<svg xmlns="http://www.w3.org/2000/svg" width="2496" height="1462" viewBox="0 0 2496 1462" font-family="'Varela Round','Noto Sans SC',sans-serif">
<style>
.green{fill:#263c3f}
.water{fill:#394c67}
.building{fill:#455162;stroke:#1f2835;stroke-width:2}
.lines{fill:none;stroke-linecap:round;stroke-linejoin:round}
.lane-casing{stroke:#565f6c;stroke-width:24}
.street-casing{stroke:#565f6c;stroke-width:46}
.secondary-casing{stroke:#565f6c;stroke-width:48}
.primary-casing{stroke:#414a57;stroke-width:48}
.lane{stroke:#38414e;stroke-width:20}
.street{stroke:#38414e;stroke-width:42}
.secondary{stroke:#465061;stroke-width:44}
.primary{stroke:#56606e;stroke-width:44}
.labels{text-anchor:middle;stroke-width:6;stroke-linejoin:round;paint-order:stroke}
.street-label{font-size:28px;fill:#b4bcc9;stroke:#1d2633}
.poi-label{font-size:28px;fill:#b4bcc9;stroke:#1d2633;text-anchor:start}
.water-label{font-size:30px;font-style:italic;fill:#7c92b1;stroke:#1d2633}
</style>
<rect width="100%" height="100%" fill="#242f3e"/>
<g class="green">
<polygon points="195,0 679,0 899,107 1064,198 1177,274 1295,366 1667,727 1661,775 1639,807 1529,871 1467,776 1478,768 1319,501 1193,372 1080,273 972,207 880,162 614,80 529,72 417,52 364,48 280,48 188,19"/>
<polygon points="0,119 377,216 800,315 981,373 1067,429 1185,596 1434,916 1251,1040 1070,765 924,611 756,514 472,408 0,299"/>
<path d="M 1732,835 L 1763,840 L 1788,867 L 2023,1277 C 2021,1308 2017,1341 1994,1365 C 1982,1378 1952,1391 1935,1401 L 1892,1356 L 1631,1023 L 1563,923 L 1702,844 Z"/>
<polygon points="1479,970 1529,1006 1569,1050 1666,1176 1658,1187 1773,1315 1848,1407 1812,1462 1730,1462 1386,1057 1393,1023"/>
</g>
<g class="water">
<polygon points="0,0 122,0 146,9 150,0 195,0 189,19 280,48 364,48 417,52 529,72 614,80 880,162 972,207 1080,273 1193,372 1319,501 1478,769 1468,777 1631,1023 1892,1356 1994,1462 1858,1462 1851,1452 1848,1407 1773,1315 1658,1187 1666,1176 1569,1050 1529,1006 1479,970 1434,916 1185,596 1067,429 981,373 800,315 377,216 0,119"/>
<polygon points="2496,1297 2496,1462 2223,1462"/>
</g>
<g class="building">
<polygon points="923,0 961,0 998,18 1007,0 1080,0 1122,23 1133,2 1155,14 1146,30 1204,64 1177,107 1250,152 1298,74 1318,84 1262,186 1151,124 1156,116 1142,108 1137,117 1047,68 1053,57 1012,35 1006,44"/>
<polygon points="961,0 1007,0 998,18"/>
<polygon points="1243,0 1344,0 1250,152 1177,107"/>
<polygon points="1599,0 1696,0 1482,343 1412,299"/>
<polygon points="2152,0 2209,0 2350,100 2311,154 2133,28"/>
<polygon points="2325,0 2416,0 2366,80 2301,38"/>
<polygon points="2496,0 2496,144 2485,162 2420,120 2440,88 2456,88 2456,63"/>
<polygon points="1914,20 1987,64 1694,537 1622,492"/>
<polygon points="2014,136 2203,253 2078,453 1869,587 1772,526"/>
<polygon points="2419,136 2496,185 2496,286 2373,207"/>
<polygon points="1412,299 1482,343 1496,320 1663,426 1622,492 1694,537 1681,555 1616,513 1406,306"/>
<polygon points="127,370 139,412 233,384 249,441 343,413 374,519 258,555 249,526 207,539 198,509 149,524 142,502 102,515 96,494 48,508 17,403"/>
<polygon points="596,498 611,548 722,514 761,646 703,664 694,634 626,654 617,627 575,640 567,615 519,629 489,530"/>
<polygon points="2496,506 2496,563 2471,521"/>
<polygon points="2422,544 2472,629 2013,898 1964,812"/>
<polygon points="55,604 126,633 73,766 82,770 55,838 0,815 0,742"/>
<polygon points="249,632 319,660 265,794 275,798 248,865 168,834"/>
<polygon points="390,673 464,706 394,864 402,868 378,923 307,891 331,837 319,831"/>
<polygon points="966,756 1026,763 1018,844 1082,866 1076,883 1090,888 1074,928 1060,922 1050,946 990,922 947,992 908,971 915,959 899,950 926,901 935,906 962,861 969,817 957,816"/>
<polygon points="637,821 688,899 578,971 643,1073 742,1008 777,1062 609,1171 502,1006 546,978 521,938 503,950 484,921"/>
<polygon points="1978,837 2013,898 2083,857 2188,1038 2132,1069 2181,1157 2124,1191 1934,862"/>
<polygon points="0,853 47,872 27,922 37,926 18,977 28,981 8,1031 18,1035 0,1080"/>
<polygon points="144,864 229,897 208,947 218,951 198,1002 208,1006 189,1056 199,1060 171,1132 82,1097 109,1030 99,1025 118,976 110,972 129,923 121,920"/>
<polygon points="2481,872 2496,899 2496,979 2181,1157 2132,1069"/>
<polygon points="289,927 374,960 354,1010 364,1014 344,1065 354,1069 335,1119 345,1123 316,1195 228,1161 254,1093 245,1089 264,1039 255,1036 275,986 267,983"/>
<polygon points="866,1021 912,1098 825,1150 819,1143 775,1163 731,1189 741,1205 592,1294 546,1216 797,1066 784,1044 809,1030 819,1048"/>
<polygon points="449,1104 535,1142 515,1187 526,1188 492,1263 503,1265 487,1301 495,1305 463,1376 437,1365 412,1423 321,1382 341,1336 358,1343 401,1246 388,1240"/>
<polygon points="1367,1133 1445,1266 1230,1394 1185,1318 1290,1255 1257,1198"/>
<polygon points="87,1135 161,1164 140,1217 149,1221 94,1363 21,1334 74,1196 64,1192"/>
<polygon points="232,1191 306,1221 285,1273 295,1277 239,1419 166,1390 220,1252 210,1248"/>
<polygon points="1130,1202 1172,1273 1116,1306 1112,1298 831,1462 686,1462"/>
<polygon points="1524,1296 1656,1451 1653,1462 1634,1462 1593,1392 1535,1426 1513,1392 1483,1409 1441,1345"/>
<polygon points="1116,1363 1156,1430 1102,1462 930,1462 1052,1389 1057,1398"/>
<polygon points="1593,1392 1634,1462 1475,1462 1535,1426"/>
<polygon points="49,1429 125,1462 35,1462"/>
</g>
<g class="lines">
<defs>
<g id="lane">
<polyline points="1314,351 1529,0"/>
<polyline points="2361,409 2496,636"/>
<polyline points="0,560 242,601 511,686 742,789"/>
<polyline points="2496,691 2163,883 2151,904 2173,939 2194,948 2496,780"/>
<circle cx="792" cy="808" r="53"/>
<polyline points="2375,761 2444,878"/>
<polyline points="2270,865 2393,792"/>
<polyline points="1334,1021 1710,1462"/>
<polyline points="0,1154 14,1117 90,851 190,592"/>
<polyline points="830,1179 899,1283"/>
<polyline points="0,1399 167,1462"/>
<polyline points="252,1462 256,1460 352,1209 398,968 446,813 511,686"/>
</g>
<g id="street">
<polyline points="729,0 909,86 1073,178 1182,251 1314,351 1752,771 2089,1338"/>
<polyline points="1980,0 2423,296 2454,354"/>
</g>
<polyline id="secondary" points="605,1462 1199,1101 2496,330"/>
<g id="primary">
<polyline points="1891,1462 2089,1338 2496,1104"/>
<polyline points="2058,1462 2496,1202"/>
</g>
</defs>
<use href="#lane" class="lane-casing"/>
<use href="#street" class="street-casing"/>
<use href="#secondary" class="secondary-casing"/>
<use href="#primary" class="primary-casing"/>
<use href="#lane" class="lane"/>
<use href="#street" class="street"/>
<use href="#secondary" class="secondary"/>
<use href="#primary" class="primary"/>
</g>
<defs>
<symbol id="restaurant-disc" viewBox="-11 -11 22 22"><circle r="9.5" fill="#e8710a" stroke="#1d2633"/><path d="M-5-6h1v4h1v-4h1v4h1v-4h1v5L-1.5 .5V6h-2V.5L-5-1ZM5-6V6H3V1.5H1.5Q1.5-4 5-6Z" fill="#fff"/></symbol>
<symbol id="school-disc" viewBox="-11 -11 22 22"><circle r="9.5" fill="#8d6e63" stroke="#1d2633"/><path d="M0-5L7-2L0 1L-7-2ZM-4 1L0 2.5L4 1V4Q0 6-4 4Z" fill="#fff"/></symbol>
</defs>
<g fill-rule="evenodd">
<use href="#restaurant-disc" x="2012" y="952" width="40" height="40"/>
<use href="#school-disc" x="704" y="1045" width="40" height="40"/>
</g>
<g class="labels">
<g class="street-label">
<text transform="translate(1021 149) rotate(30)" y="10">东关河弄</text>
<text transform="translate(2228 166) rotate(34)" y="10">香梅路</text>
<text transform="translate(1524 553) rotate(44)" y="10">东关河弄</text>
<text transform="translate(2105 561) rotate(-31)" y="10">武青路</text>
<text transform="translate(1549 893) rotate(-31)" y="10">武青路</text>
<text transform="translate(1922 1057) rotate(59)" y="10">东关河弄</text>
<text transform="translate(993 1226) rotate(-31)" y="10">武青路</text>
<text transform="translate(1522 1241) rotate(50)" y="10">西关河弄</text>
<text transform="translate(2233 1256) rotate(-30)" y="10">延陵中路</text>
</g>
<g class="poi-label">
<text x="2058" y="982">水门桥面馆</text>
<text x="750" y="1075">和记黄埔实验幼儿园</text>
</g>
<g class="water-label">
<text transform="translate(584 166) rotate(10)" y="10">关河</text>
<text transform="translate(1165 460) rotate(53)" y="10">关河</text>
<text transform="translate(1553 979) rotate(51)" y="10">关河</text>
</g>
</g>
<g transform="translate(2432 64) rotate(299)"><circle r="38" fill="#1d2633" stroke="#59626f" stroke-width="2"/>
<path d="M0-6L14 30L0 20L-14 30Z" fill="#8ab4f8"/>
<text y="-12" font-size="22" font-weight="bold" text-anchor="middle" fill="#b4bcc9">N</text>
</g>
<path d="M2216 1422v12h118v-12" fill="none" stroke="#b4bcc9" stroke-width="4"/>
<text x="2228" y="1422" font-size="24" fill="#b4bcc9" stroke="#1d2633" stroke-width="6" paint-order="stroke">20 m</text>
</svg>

• [Exercise] Copy each line of the records containing the string "lines".

• [Written response]
.lines{fill:none;stroke-linecap:round;stroke-linejoin:round}
<g class="lines">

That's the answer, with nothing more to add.